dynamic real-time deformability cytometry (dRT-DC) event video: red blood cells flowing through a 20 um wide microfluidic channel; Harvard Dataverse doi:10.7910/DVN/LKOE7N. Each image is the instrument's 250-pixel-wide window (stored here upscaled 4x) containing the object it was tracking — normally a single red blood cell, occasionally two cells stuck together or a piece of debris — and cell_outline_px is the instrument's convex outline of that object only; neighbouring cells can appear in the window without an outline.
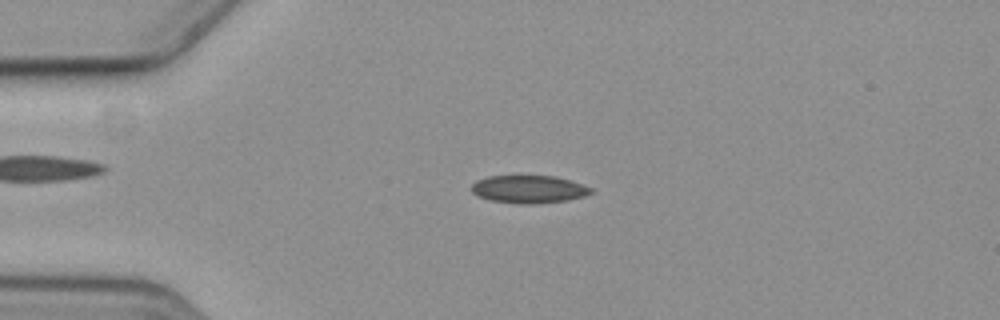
{"species": "common noctule bat (a hibernating species)", "species_latin": "Nyctalus noctula", "temperature_condition": "cold", "stored_images_in_passage": 5, "camera_frame_rate_fps": 3000, "um_per_image_px": 0.085, "animal": {"sex": "female", "body_mass_g": 19.3, "forearm_length_mm": 54.1}, "frame": {"image": 1, "passage_image": 4, "time_ms": 3.667, "image_size_px": [1000, 320], "cell_outline_px": [[592, 192], [584, 196], [564, 200], [528, 204], [520, 204], [492, 200], [476, 196], [472, 192], [472, 184], [476, 180], [488, 176], [556, 176], [592, 188]], "centroid_in_image_um": [44.89, 16.08], "position_along_channel_um": 40.1, "area_um2": 19.02}}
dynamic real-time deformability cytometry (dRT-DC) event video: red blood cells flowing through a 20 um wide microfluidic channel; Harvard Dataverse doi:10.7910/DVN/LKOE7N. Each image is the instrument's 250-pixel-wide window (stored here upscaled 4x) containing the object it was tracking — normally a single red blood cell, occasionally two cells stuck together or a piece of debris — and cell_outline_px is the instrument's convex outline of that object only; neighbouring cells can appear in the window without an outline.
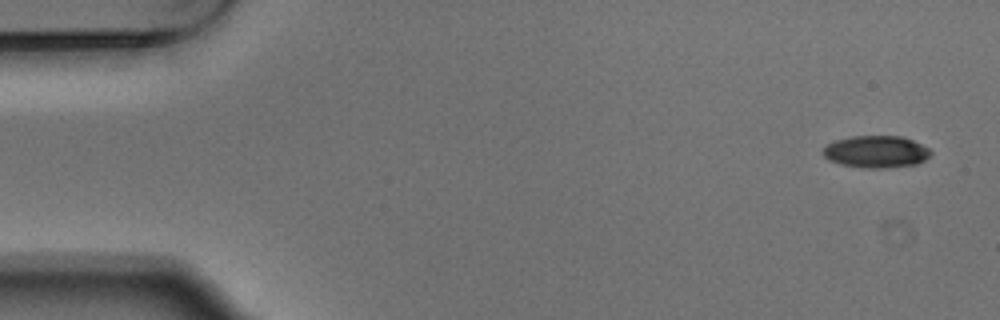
{"species": "Egyptian fruit bat (a non-hibernating species)", "species_latin": "Rousettus aegyptiacus", "temperature_condition": "warm", "stored_images_in_passage": 5, "camera_frame_rate_fps": 3000, "um_per_image_px": 0.085, "animal": {"sex": "male"}, "frame": {"image": 1, "passage_image": 1, "time_ms": 0.0, "image_size_px": [1000, 320], "cell_outline_px": [[932, 152], [924, 160], [916, 164], [884, 168], [868, 168], [840, 164], [828, 160], [824, 156], [824, 148], [828, 144], [836, 140], [852, 136], [900, 136], [912, 140], [928, 148]], "centroid_in_image_um": [74.46, 12.89], "position_along_channel_um": 10.5, "area_um2": 19.88}}
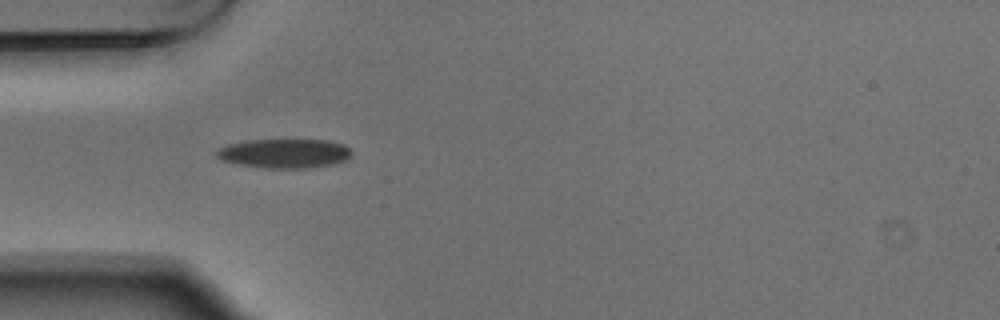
{"frame": {"image": 2, "passage_image": 4, "time_ms": 1.0, "image_size_px": [1000, 320], "cell_outline_px": [[352, 156], [344, 160], [332, 164], [304, 168], [264, 168], [236, 164], [224, 160], [216, 156], [216, 148], [228, 144], [248, 140], [328, 140], [344, 144], [352, 152]], "centroid_in_image_um": [24.16, 13.03], "position_along_channel_um": 60.8, "area_um2": 23.0}}
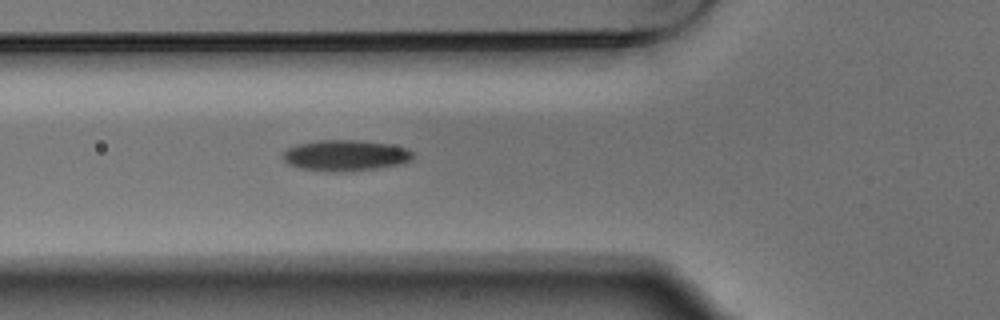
{"frame": {"image": 3, "passage_image": 5, "time_ms": 1.333, "image_size_px": [1000, 320], "cell_outline_px": [[412, 160], [404, 164], [348, 172], [328, 172], [300, 168], [288, 164], [280, 156], [288, 148], [296, 144], [320, 140], [364, 140], [392, 144], [408, 148], [412, 152]], "centroid_in_image_um": [29.38, 13.21], "position_along_channel_um": 96.4, "area_um2": 23.93}}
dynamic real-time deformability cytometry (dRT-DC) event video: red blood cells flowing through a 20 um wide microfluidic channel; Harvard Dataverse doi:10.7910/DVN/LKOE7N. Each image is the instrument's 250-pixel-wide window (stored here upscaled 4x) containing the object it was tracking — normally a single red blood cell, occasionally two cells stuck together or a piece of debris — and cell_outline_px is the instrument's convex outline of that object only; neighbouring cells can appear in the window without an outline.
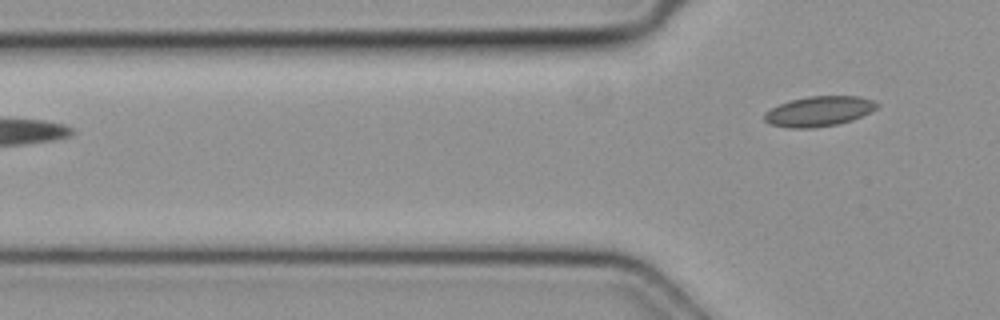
{"species": "common noctule bat (a hibernating species)", "species_latin": "Nyctalus noctula", "temperature_condition": "cold", "stored_images_in_passage": 3, "camera_frame_rate_fps": 3000, "um_per_image_px": 0.085, "animal": {"sex": "female", "body_mass_g": 19.3, "forearm_length_mm": 54.1}, "frame": {"image": 1, "passage_image": 3, "time_ms": 0.667, "image_size_px": [1000, 320], "cell_outline_px": [[880, 104], [872, 112], [852, 120], [836, 124], [812, 128], [788, 128], [768, 124], [764, 120], [764, 112], [780, 104], [792, 100], [808, 96], [860, 96], [872, 100]], "centroid_in_image_um": [69.61, 9.46], "position_along_channel_um": 56.2, "area_um2": 19.77}}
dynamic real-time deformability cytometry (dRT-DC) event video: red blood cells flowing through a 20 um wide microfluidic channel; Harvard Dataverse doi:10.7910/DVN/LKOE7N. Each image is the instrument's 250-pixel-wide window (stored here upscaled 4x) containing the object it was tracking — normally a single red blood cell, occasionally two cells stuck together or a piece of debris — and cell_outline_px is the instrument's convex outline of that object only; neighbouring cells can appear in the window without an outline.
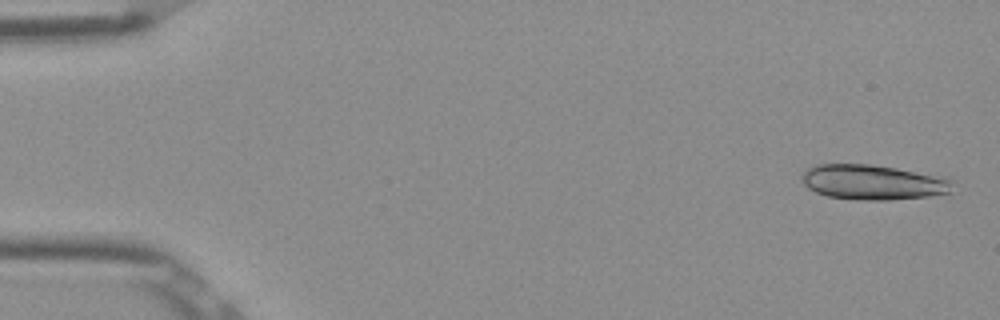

- - -

> WHAT IS ASKED:
Reproduce the entries above word for word. Pictures stay out.

> RESULT OF THE TASK:
dynamic real-time deformability cytometry (dRT-DC) event video: red blood cells flowing through a 20 um wide microfluidic channel; Harvard Dataverse doi:10.7910/DVN/LKOE7N. Each image is the instrument's 250-pixel-wide window (stored here upscaled 4x) containing the object it was tracking — normally a single red blood cell, occasionally two cells stuck together or a piece of debris — and cell_outline_px is the instrument's convex outline of that object only; neighbouring cells can appear in the window without an outline.
{"species": "common noctule bat (a hibernating species)", "species_latin": "Nyctalus noctula", "temperature_condition": "cold", "stored_images_in_passage": 5, "camera_frame_rate_fps": 3000, "um_per_image_px": 0.085, "animal": {"sex": "female", "body_mass_g": 19.3, "forearm_length_mm": 54.1}, "frame": {"image": 1, "passage_image": 4, "time_ms": 3.667, "image_size_px": [1000, 320], "cell_outline_px": [[592, 192], [584, 196], [564, 200], [528, 204], [520, 204], [492, 200], [476, 196], [472, 192], [472, 184], [476, 180], [488, 176], [556, 176], [592, 188]], "centroid_in_image_um": [44.89, 16.08], "position_along_channel_um": 40.1, "area_um2": 19.02}}
dynamic real-time deformability cytometry (dRT-DC) event video: red blood cells flowing through a 20 um wide microfluidic channel; Harvard Dataverse doi:10.7910/DVN/LKOE7N. Each image is the instrument's 250-pixel-wide window (stored here upscaled 4x) containing the object it was tracking — normally a single red blood cell, occasionally two cells stuck together or a piece of debris — and cell_outline_px is the instrument's convex outline of that object only; neighbouring cells can appear in the window without an outline.
{"species": "Egyptian fruit bat (a non-hibernating species)", "species_latin": "Rousettus aegyptiacus", "temperature_condition": "warm", "stored_images_in_passage": 5, "camera_frame_rate_fps": 3000, "um_per_image_px": 0.085, "animal": {"sex": "male"}, "frame": {"image": 1, "passage_image": 1, "time_ms": 0.0, "image_size_px": [1000, 320], "cell_outline_px": [[932, 152], [924, 160], [916, 164], [884, 168], [868, 168], [840, 164], [828, 160], [824, 156], [824, 148], [828, 144], [836, 140], [852, 136], [900, 136], [912, 140], [928, 148]], "centroid_in_image_um": [74.46, 12.89], "position_along_channel_um": 10.5, "area_um2": 19.88}}
{"frame": {"image": 2, "passage_image": 4, "time_ms": 1.0, "image_size_px": [1000, 320], "cell_outline_px": [[352, 156], [344, 160], [332, 164], [304, 168], [264, 168], [236, 164], [224, 160], [216, 156], [216, 148], [228, 144], [248, 140], [328, 140], [344, 144], [352, 152]], "centroid_in_image_um": [24.16, 13.03], "position_along_channel_um": 60.8, "area_um2": 23.0}}
{"frame": {"image": 3, "passage_image": 5, "time_ms": 1.333, "image_size_px": [1000, 320], "cell_outline_px": [[412, 160], [404, 164], [348, 172], [328, 172], [300, 168], [288, 164], [280, 156], [288, 148], [296, 144], [320, 140], [364, 140], [392, 144], [408, 148], [412, 152]], "centroid_in_image_um": [29.38, 13.21], "position_along_channel_um": 96.4, "area_um2": 23.93}}
dynamic real-time deformability cytometry (dRT-DC) event video: red blood cells flowing through a 20 um wide microfluidic channel; Harvard Dataverse doi:10.7910/DVN/LKOE7N. Each image is the instrument's 250-pixel-wide window (stored here upscaled 4x) containing the object it was tracking — normally a single red blood cell, occasionally two cells stuck together or a piece of debris — and cell_outline_px is the instrument's convex outline of that object only; neighbouring cells can appear in the window without an outline.
{"species": "common noctule bat (a hibernating species)", "species_latin": "Nyctalus noctula", "temperature_condition": "cold", "stored_images_in_passage": 3, "camera_frame_rate_fps": 3000, "um_per_image_px": 0.085, "animal": {"sex": "female", "body_mass_g": 19.3, "forearm_length_mm": 54.1}, "frame": {"image": 1, "passage_image": 3, "time_ms": 0.667, "image_size_px": [1000, 320], "cell_outline_px": [[880, 104], [872, 112], [852, 120], [836, 124], [812, 128], [788, 128], [768, 124], [764, 120], [764, 112], [780, 104], [792, 100], [808, 96], [860, 96], [872, 100]], "centroid_in_image_um": [69.61, 9.46], "position_along_channel_um": 56.2, "area_um2": 19.77}}
dynamic real-time deformability cytometry (dRT-DC) event video: red blood cells flowing through a 20 um wide microfluidic channel; Harvard Dataverse doi:10.7910/DVN/LKOE7N. Each image is the instrument's 250-pixel-wide window (stored here upscaled 4x) containing the object it was tracking — normally a single red blood cell, occasionally two cells stuck together or a piece of debris — and cell_outline_px is the instrument's convex outline of that object only; neighbouring cells can appear in the window without an outline.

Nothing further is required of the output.